The result..It looks very technical, a bit like spaceship or something. In the end I can make peace with the end result. Maybe I could have done a lot better if I had found some inspiration or motivation along the way. Nevertheless I also learned a lot. About packaging, folding techniques, connection techniques but most importantly: start earlier and experiment more, get the ideas out and try them.. Before doing this study I allready ‘made’ a lot of things, also lampshades, but I always started from an idea that formed in my head, made some sketches and then moved fast forward to actually making it. I should slow down the process, try more, experiment more.. Anyway, looking forward to the presentation tomorow and hearing my teacher’s comments.
It was hard to fully understand the mathematical relationships between the different faces and the axles inside the dodecahedron. I was convinced for a while that the three folded cups I made earlier could be mounted on the faces or the corners of a regular triangle pyramid. It seemed so logical that if I had 4 identical forms and I wanted to mount them in a sphere; the axes or faces I mount them on would all have the same angles between them. When I started trying this in paper it appeared that my thinking was wrong. Yes, the centerpoints of my 4 identical shapes were on the corners of this pyramid BUT the centerlines where not facing towards the center of the sphere… To get a better understanding of the dodecahedron I decided to make a very simple foldout, put it together and mark the faces with colors. It was only then, by holding it in my hands and putting my fingers on corners and faces I could visualize my mistakes.

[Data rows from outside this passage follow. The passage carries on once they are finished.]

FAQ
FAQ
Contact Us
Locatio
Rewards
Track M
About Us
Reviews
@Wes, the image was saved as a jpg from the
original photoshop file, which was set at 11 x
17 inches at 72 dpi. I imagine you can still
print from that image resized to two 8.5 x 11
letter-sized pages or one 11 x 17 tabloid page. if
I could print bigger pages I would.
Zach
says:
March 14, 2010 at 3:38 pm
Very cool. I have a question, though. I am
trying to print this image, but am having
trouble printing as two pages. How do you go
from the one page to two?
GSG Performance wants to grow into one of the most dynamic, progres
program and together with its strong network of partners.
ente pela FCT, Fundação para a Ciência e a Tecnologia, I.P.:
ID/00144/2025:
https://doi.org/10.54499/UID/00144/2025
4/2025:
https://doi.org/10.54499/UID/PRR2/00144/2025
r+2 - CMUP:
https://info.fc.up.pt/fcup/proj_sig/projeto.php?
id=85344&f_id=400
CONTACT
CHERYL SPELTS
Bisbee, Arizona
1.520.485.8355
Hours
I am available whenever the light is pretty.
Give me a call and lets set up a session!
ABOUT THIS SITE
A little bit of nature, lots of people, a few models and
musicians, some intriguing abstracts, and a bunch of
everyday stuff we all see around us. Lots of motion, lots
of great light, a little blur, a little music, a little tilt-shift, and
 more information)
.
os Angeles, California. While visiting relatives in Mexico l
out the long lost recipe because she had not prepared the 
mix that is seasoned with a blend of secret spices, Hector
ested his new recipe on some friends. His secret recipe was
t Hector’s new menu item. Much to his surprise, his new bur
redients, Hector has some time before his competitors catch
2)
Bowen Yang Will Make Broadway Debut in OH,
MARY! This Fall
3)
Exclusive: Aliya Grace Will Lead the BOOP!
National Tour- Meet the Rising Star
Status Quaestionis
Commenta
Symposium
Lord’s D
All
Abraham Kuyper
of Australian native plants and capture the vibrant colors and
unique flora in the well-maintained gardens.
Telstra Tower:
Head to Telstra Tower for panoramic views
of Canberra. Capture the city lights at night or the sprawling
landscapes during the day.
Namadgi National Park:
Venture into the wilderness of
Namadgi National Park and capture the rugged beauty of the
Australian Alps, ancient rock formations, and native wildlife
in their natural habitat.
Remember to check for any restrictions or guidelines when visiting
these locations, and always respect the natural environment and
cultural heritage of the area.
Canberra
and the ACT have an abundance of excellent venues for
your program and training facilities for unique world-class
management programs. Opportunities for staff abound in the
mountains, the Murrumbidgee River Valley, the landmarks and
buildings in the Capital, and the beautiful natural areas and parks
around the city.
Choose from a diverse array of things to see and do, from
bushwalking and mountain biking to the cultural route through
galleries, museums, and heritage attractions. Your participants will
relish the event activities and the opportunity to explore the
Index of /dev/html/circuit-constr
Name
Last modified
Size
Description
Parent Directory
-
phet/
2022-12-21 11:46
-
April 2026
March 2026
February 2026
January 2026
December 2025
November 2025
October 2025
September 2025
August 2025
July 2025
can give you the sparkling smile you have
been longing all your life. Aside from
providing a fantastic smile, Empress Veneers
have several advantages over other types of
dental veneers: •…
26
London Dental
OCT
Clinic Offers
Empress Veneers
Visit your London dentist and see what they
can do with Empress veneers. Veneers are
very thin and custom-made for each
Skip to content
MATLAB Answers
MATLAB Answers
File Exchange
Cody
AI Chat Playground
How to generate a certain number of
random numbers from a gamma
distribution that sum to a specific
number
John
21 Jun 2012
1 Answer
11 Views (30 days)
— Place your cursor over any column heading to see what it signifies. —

Earlier I explained another idea to my teacher about mounting the 4pieces on a bent metalframe. Allthough we were supposed to keep the use of metalwire for structuring to a minimum (and invisible) he told me to keep it as 2th or 3th option.
The last picture shows another little thingie that came to mind. It’s a very simple shape/idea but if all else fails…. At least I have something.
I decided to give it (and myself) a little rest and pick up were I left after the holidays.
What a project, I started this lampshade assignment with great enthousiasm. Along the way I got lost in inspiration, lack of experience in working with flat and flexibel material.. So the project became a bit of a drag. Combining it with lots of other projects coming together at the same time made me push this one a little more to the background.
After exploring a bit more with the nannolith I extracted a nice shape that can be ‘easily’ folded. Feedback from the teacher was also very good, he liked this shape and even suggested to use it as is. With my time shortening it’s about time I made a decision on what exploration I will us to develop further into an actual lampshade. So then.. I will go for the Nannolith inspiration source, wich was actually my preference from the beginning.
During the class I tried attaching the shape to a triangle surface and later a tetraëder with some cutoff corners. I like where that’s going an it resulted in more good feedback.
After letting the lesson about inspiration sink in and taking in account the advise of the teacher about the time consuming process, ideas started flowing again. I decided to quit on the leaves and the spiral for now and get back to my first choice of inspiration. There are many aspects I like about the nannolith but especially the gap between the faces and the different layers that build up the faces speak to me.
When approaching the design of the nannolith I kept the process in my head to much. That is… well, difficult to get your head around. I decided to just make some basic building ‘blocks and see what interesting ways I could find to connect them together. While doing so I discovered more mathematical ‘patterns’ in the general structure. Mainly angles between the different faces. More on that later..
Difficult to get a nice fit and overlap of the different segments. There is also a minimum size for the individual discs because of the maximum curve (for the inner radius) that can be folded in the sheet.
I quite like the idea and this exploration, it’s a very simplyfied version of the Radiolaria. I would like to find a way to make the outer shell lines curve along the little bends on the section discs. I will also need to fix them on the bends and think about a way to fix it all together. Lots of question marks here.
This is my favorite exploration. The nannolith is basically a regular dodecahedron thus a mathematical shape. That makes it complex and simple at the same time. Amazing how nature looks so ‘designed’ when you zoom in to it.
For my lampshade the complexity comes down to finding the right sizes taking in account the thickness of the sheet and figure out a simple way to ‘click’ the 12 identical blocks together.